EXERCISE DESCRIPTION: Rewrite the records below with "division" substituted for every instance of "phylum", leaving everything else as it is.

DATA ENTRIES:
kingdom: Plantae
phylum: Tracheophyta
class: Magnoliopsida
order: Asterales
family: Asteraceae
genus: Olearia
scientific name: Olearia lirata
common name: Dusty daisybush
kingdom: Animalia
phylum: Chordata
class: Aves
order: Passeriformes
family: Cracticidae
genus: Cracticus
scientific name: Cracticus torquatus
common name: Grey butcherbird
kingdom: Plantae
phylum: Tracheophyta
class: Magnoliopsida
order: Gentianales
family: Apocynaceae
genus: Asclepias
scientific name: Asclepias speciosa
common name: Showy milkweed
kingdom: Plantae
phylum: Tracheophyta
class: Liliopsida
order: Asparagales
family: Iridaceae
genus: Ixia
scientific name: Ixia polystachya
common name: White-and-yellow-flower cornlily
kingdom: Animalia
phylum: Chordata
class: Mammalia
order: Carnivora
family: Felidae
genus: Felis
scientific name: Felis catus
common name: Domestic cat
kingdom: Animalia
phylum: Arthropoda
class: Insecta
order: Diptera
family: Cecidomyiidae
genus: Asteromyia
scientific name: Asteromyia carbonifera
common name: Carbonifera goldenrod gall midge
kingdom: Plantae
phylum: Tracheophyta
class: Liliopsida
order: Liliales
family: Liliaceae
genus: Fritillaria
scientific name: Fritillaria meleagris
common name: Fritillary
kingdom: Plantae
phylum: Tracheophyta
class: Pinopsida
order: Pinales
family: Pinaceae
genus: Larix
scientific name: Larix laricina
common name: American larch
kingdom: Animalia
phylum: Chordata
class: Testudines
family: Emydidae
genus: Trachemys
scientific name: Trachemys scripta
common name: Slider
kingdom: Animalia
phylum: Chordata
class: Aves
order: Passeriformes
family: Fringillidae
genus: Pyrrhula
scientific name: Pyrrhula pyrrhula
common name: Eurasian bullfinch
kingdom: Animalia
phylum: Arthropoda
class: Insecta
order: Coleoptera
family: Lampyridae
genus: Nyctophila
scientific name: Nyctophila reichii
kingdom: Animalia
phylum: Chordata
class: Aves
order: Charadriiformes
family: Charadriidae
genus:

ANSWER TO THE EXERCISE:
kingdom: Plantae
division: Tracheophyta
class: Magnoliopsida
order: Asterales
family: Asteraceae
genus: Olearia
scientific name: Olearia lirata
common name: Dusty daisybush
kingdom: Animalia
division: Chordata
class: Aves
order: Passeriformes
family: Cracticidae
genus: Cracticus
scientific name: Cracticus torquatus
common name: Grey butcherbird
kingdom: Plantae
division: Tracheophyta
class: Magnoliopsida
order: Gentianales
family: Apocynaceae
genus: Asclepias
scientific name: Asclepias speciosa
common name: Showy milkweed
kingdom: Plantae
division: Tracheophyta
class: Liliopsida
order: Asparagales
family: Iridaceae
genus: Ixia
scientific name: Ixia polystachya
common name: White-and-yellow-flower cornlily
kingdom: Animalia
division: Chordata
class: Mammalia
order: Carnivora
family: Felidae
genus: Felis
scientific name: Felis catus
common name: Domestic cat
kingdom: Animalia
division: Arthropoda
class: Insecta
order: Diptera
family: Cecidomyiidae
genus: Asteromyia
scientific name: Asteromyia carbonifera
common name: Carbonifera goldenrod gall midge
kingdom: Plantae
division: Tracheophyta
class: Liliopsida
order: Liliales
family: Liliaceae
genus: Fritillaria
scientific name: Fritillaria meleagris
common name: Fritillary
kingdom: Plantae
division: Tracheophyta
class: Pinopsida
order: Pinales
family: Pinaceae
genus: Larix
scientific name: Larix laricina
common name: American larch
kingdom: Animalia
division: Chordata
class: Testudines
family: Emydidae
genus: Trachemys
scientific name: Trachemys scripta
common name: Slider
kingdom: Animalia
division: Chordata
class: Aves
order: Passeriformes
family: Fringillidae
genus: Pyrrhula
scientific name: Pyrrhula pyrrhula
common name: Eurasian bullfinch
kingdom: Animalia
division: Arthropoda
class: Insecta
order: Coleoptera
family: Lampyridae
genus: Nyctophila
scientific name: Nyctophila reichii
kingdom: Animalia
division: Chordata
class: Aves
order: Charadriiformes
family: Charadriidae
genus:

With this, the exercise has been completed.